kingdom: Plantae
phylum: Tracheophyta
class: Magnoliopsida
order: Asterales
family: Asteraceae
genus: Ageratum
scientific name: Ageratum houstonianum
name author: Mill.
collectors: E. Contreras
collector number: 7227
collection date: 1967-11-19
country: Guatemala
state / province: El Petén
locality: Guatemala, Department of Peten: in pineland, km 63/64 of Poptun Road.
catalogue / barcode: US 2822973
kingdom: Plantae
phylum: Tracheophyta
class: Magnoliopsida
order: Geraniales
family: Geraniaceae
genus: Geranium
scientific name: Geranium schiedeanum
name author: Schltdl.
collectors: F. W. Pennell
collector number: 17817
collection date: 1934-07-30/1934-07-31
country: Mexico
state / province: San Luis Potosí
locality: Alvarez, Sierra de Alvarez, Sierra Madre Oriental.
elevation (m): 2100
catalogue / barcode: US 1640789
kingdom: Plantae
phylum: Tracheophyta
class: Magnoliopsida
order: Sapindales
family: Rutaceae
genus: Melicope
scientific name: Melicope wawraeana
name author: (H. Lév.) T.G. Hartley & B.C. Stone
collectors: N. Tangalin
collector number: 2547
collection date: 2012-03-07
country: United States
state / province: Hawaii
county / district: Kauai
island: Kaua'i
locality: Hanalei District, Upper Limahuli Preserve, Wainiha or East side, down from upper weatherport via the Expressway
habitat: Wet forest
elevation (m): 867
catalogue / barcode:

━━━━━━━━

** AIM **
Please pull every line from the material above that contains the string "collectors" and list those lines.

** OUTPUT BELOW **
collectors: E. Contreras
collectors: F. W. Pennell
collectors: N. Tangalin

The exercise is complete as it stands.